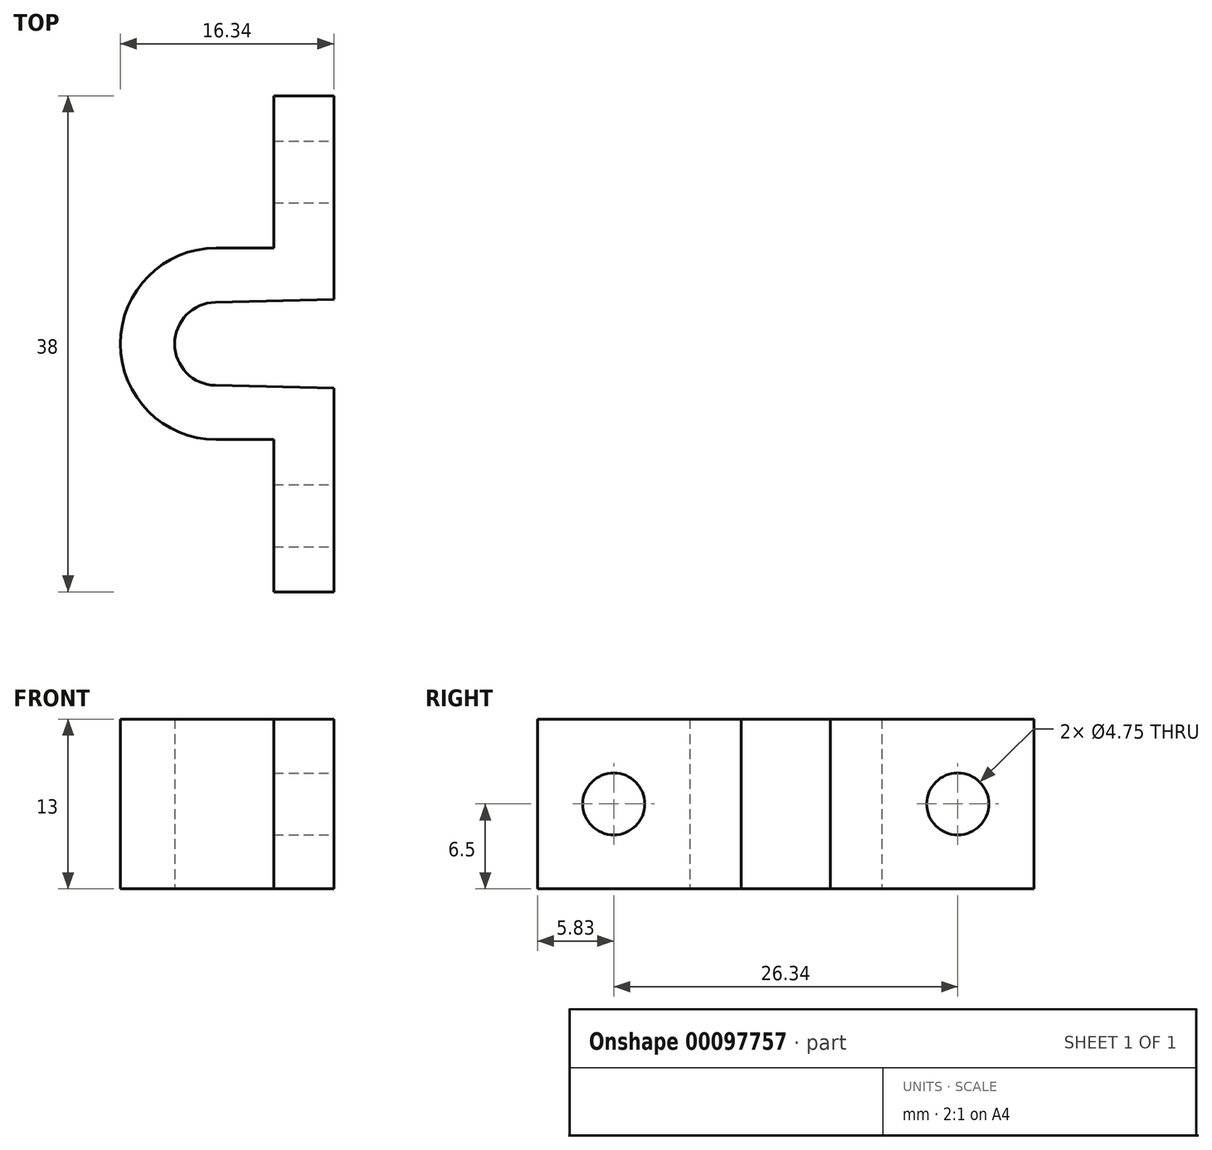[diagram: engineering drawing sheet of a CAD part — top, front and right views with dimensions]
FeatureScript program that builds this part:
annotation { "Feature Type Name" : "Feature", "Feature Type Description" : "" }
export const myFeature = defineFeature(function(context is Context, id is Id, definition is map)
    precondition{}
    {
        {
            var Q0;
            Q0=qCreatedBy(makeId("Top.planeOp"),FACE);
            var sketch = newSketch(context, id + "F0", { "sketchPlane" : qUnion([Q0])});
            skLineSegment(sketch, "E0", {"start": v(0, -19) * mm, "end": v(-4.6, -19) * mm});
            skLineSegment(sketch, "E1", {"start": v(0, 19) * mm, "end": v(-4.6, 19) * mm});
            skLineSegment(sketch, "E2", {"start": v(-4.6, 19) * mm, "end": v(-4.6, 7.34) * mm});
            skLineSegment(sketch, "E3", {"start": v(-4.6, -19) * mm, "end": v(-4.6, -7.34) * mm});
            skLineSegment(sketch, "E4", {"start": v(0, 19) * mm, "end": v(0, 3.4) * mm});
            skLineSegment(sketch, "E5", {"start": v(0, -19) * mm, "end": v(0, -3.4) * mm});
            skPoint(sketch, "E6", {"position": v(-9, 0) * mm});
            skArc(sketch, "E7", {"start": v(-9.08, 3.18) * mm, "mid": v(-12.19, 0) * mm, "end": v(-9.08, -3.18) * mm});
            skLineSegment(sketch, "E8", {"start": v(0, 3.4) * mm, "end": v(-9.08, 3.18) * mm});
            skLineSegment(sketch, "E9", {"start": v(0, -3.4) * mm, "end": v(-9.08, -3.18) * mm});
            skLineSegment(sketch, "E10", {"start": v(-4.6, 7.34) * mm, "end": v(-9, 7.34) * mm});
            skLineSegment(sketch, "E11", {"start": v(-4.6, -7.34) * mm, "end": v(-9, -7.34) * mm});
            skArc(sketch, "E12", {"start": v(-9, 7.34) * mm, "mid": v(-16.34, 0) * mm, "end": v(-9, -7.34) * mm});
            skSolve(sketch);
        }
        {
            var Q0;
            Q0=makeQuery(id+"F0.imprint","IMPRINT",FACE,{"disambiguationData":[TD([[makeQuery(id+"F0.imprint","IMPRINT",EDGE,{"derivedFrom":sQuery(id+"F0.wireOp",EDGE,"E0")}),-1.0]])]});
            extrude(context, id + "F1", {"entities" : qUnion([Q0]), "depth" : 13 * mm});
        }
        {
            var Q0;
            Q0=qCreatedBy(makeId("Right.planeOp"),FACE);
            var sketch = newSketch(context, id + "F2", { "sketchPlane" : qUnion([Q0])});
            skLineSegment(sketch, "E13.0", {"start": v(-19, 13) * mm, "end": v(-19, 0) * mm});
            skLineSegment(sketch, "E14.0", {"start": v(-19, 13) * mm, "end": v(-7.34, 13) * mm});
            skLineSegment(sketch, "E15.0", {"start": v(19, 13) * mm, "end": v(7.34, 13) * mm});
            skLineSegment(sketch, "E16.0", {"start": v(19, 13) * mm, "end": v(19, 0) * mm});
            skLineSegment(sketch, "E17.0", {"start": v(-7.34, 13) * mm, "end": v(-7.34, 0) * mm});
            skLineSegment(sketch, "E18.0", {"start": v(7.34, 13) * mm, "end": v(7.34, 0) * mm});
            skPoint(sketch, "E19.orphan", {"position": v(-3.4, 13) * mm});
            skPoint(sketch, "E20.orphan", {"position": v(3.4, 13) * mm});
            skCircle(sketch, "E21", {"center": v(-13.17, 6.5) * mm, "radius": 2.38 * mm});
            skPoint(sketch, "E21.centerSnap0", {"position": v(-13.17, 13) * mm});
            skPoint(sketch, "E21.centerSnap1", {"position": v(-7.34, 6.5) * mm});
            skCircle(sketch, "E22", {"center": v(13.17, 6.5) * mm, "radius": 2.38 * mm});
            skPoint(sketch, "E22.centerSnap0", {"position": v(7.34, 6.5) * mm});
            skPoint(sketch, "E22.centerSnap1", {"position": v(13.17, 13) * mm});
            skSolve(sketch);
        }
        {
            var Q0;
            Q0 = qSketchRegion(id + "F2", true);
            var Q1;
            Q1=makeQuery(id+"F1.opExtrude","SWEPT_FACE",FACE,{"disambiguationData":[OSD([sQuery(id+"F0.wireOp",EDGE,"E3")])]});
            extrude(context, id + "F3", {"entities" : qUnion([Q0]), "operationType" : NewBodyOperationType.REMOVE, "endBound" : BoundingType.UP_TO_SURFACE, "oppositeDirection" : true, "endBoundEntityFace" : qUnion([Q1]), "depth" : 25 * mm});
        }
    });
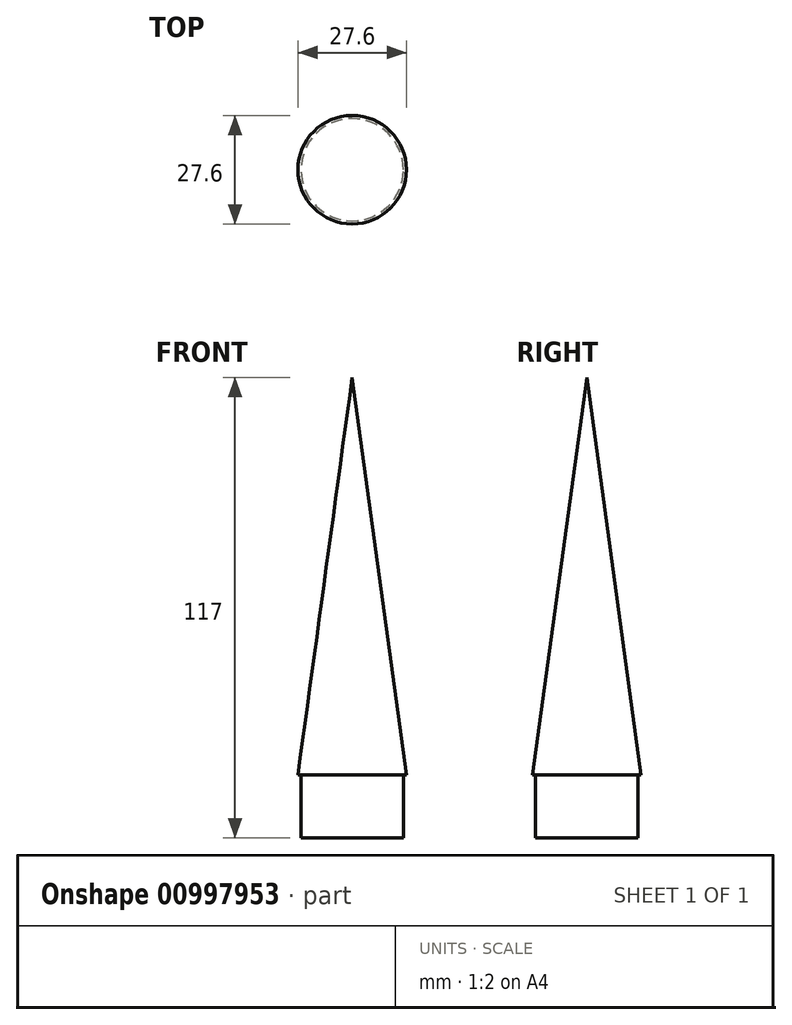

Prompt:
Which lines of the data above contain the string "makeId", matched with case counting? Pick out each of those lines and copy it in full.

Worked answer:
            Q0=qCreatedBy(makeId("Top.planeOp"),FACE);
            Q0=qCreatedBy(makeId("Right.planeOp"),FACE);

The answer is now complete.